Reach for SQLite when:
Your application has one logical writer (a mobile device, a single embedded process, an edge function with a per-user database). Operational simplicity is a feature, not a compromise — you have no DBA, no ops team, and paying for managed PostgreSQL is wasteful at your scale. Traffic is read-heavy with infrequent or bursty writes. You are deploying to the edge and need sub-10ms reads.
Reach for PostgreSQL when:
Multiple application instances write to the same dataset concurrently. You need a verifiable audit trail with point-in-time recovery. Your schema uses complex types (JSONB, arrays, custom domains) that benefit from strict enforcement. You are building multi-tenant software where tenant data lives in shared tables. You need streaming replication, logical CDC, or downstream consumers that subscribe to a change stream.
The rule you can break:
“SQLite is not for production web apps.” It is, with appropriate architecture: a single writer pool, WAL mode enabled, busy_timeout set, and a workload that does not require distributed writes. Pieter Levels runs Nomad List and Remote OK — products with hundreds of thousands of monthly users — on SQLite. The constraint is not traffic volume; it is concurrent write volume.

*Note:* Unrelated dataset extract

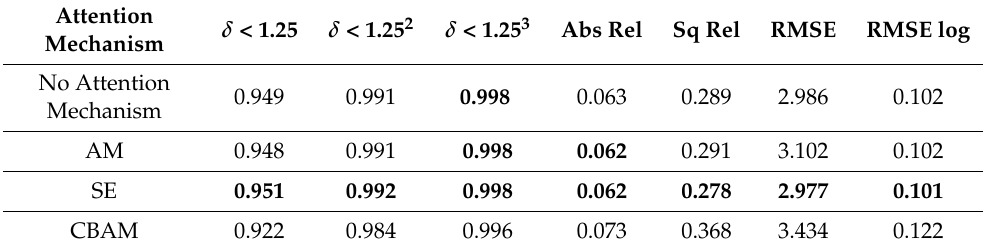
Table 1. The evaluation of our background depth prediction model using the different attention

“You always need a connection pooler with PostgreSQL.” Not if you are using a managed service like Supabase, Neon, or RDS Proxy that handles pooling at the infrastructure layer, or if you are deliberately limiting your application’s connection count through application-level queuing.
The Real Summary
SQLite eliminates operational complexity by accepting a single-writer constraint.

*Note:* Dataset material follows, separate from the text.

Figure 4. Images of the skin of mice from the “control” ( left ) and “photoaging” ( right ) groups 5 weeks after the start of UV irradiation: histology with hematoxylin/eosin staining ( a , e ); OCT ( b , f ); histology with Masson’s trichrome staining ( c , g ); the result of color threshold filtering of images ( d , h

PostgreSQL accepts operational complexity in exchange for eliminating almost every other constraint.
If your write concurrency is low and your deployment environment is constrained — mobile, embedded, edge, small team with no ops budget — SQLite is not a compromise. It is the correct choice.
If your write concurrency is high, your data model is complex, your team needs observability and replication, or your organization requires point-in-time recovery for compliance — PostgreSQL is the correct choice, and the operational overhead is the price of those guarantees.
The mistake is not choosing one over the other. The mistake is choosing without examining the actual constraints first.